Pobreza não "legitima"
Os magistrados rejeitam, ainda, que a decisão seja legitimada com a comparação entre a situação sócio-económica da família de acolhimento - formada por pai, mãe e três filhos entre os 11 e os 23 anos, e apoiada por uma empregada doméstica de longa data - e do progenitor biológico do menino, com cerca de 30 anos, trabalhador da construção civil, atualmente desempregado e cuidador em permanência do pai acamado, com quem reside a par de um irmão, numa casa que neste momento não tem, segundo a Segurança Social, condições para acolher uma criança.
O homem já garantiu estar disposto a fazer todas as alterações que forem necessárias e a ser acompanhado.
"O facto de a família adotiva apresentar uma situação sócio-económica mais favorável não pode justificar, sem mais, a decisão de entrega da criança à família adotiva, com preterição da sua família biológica", sustentam os juízes, invocando um acórdão, datado de 2016, do Tribunal Europeu dos Direitos Humanos, e lembrando que em causa estão medidas "irreversíveis", "demasiado duras" ou "demasiado drásticas".
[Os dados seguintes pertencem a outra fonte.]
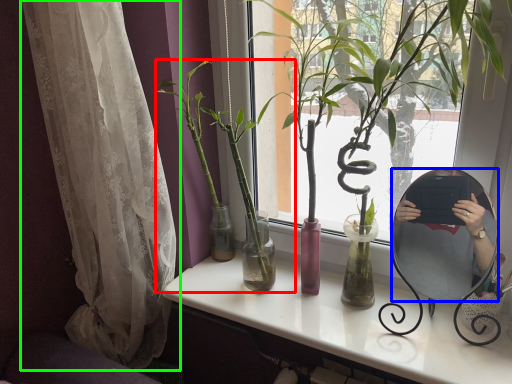
Question: Based on their relative distances, which object is nearer to houseplant (highlighted by a red box)? Choose from mirror (highlighted by a blue box) and curtain (highlighted by a green box).

Choices:
 (A) mirror
 (B) curtain

Answer: (B)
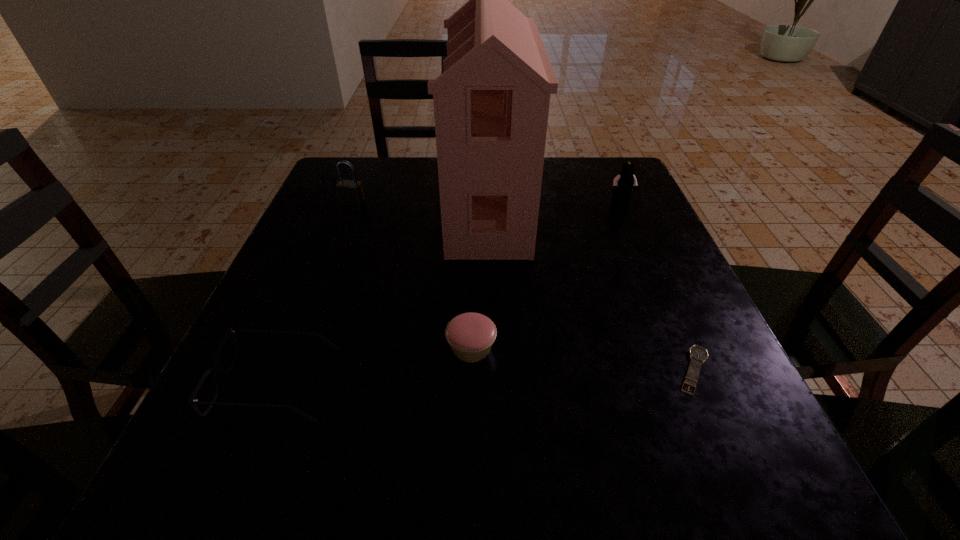
At what (x,y) coordinates should I click in order to perform the action: click on the tallest object. Please return your answer as a coordinate pair (x, y). The height and width of the screenshot is (540, 960). Looking at the image, I should click on (491, 103).

Locate an element on the screen. This screenshot has height=540, width=960. padlock is located at coordinates (350, 192).

You are a GUI agent. You are given a task and a screenshot of the screen. Output one action in this format:
    pyautogui.click(x=<x>, y=<y>)
    Task: Click on the Lego
    
    Given the screenshot: What is the action you would take?
    pyautogui.click(x=623, y=183)

Where is `spectacles`? spectacles is located at coordinates (215, 368).

Identify the location of cupcake. (471, 335).

Find the location of a particular element. This screenshot has width=960, height=540. watch is located at coordinates (698, 355).

I want to click on blank area located on the front-facing side of the tallest object, so click(324, 204).

Find the location of `vacant space situated 0.080m on the front-facing side of the tallest object`. vacant space situated 0.080m on the front-facing side of the tallest object is located at coordinates (413, 204).

Identify the location of free point located on the front-facing side of the tallest object. The height and width of the screenshot is (540, 960). (388, 204).

I want to click on blank space located on the front of the padlock, so 303,329.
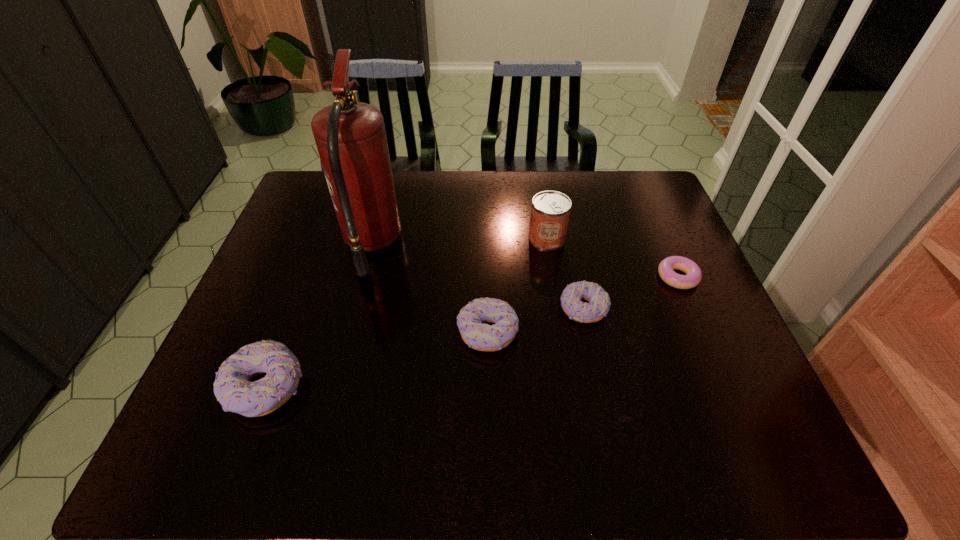
Where is `free region located 0.190m on the back of the third shortest doughnut`? The image size is (960, 540). free region located 0.190m on the back of the third shortest doughnut is located at coordinates (487, 258).

Find the location of a particular element. This screenshot has height=540, width=960. vacant space located on the back of the second shortest doughnut is located at coordinates (569, 243).

The image size is (960, 540). What are the coordinates of `blank space located at the front of the tallest object where the nozzle is aimed` in the screenshot? It's located at (475, 245).

Find the location of a particular element. Image resolution: width=960 pixels, height=540 pixels. vacant region located on the front of the second tallest object is located at coordinates (560, 318).

I want to click on vacant space located 0.400m on the back of the shortest doughnut, so click(636, 182).

Identify the location of object located in the far edge section of the desktop. This screenshot has width=960, height=540. (350, 136).

The height and width of the screenshot is (540, 960). I want to click on object positioned at the near edge, so click(233, 388).

Locate an element on the screen. This screenshot has width=960, height=540. object at the left edge is located at coordinates (233, 388).

You are a GUI agent. You are given a task and a screenshot of the screen. Output one action in this format:
    pyautogui.click(x=<x>, y=<y>)
    Task: Click on the object that is at the right edge
    
    Given the screenshot: What is the action you would take?
    pyautogui.click(x=693, y=276)

Where is `object that is at the near left corner`? The height and width of the screenshot is (540, 960). object that is at the near left corner is located at coordinates (233, 388).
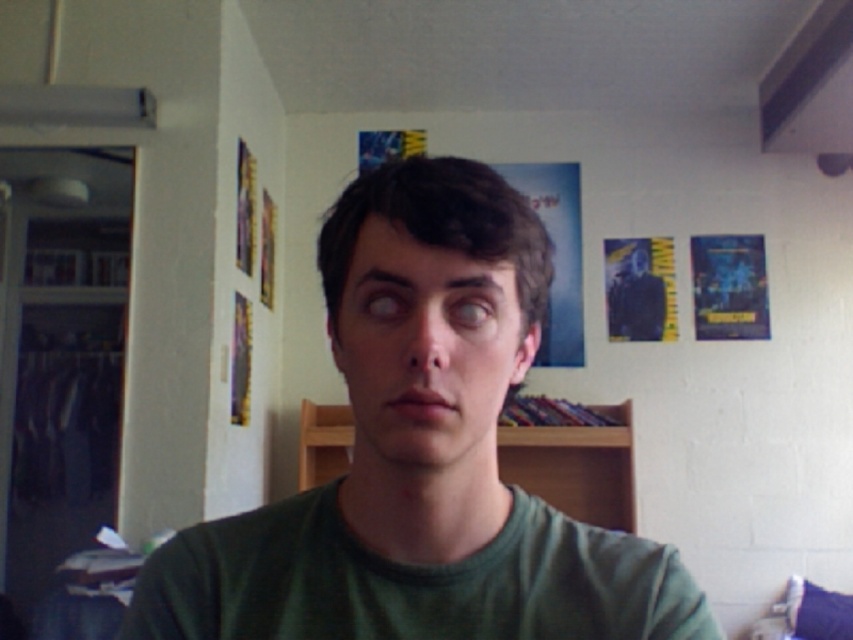
Is green matte shirt at center wider than wooden bookshelf at center?

In fact, green matte shirt at center might be narrower than wooden bookshelf at center.

Is point (451, 577) positioned after point (546, 435)?

No.

Does point (170, 627) lie in front of point (323, 465)?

"Não se nega que, atualmente, de acordo com os factos assentes, não estão reunidas as condições para que a criança seja entregue ao pai biológico. Sucede que tão-pouco estão reunidas condições para que se exclua já, de uma forma tão absoluta e definitiva, a hipótese de o pai biológico ter e manter uma ligação com a criança. Não há factos que atestem com segurança que inexistem ou que se encontram seriamente comprometidos os vínculos afetivos próprios da filiação pela simples razão de que não foi feita uma tentativa séria para que isso pudesse ser verificado", resumem Catarina Serra, Rijo Ferreira e Cura Mariano.
Os magistrados ordenaram, por isso, a que o processo regresse ao Tribunal da Relação de Lisboa para que este atue em conformidade com o que foi agora decidido pelo Supremo Tribunal de Justiça.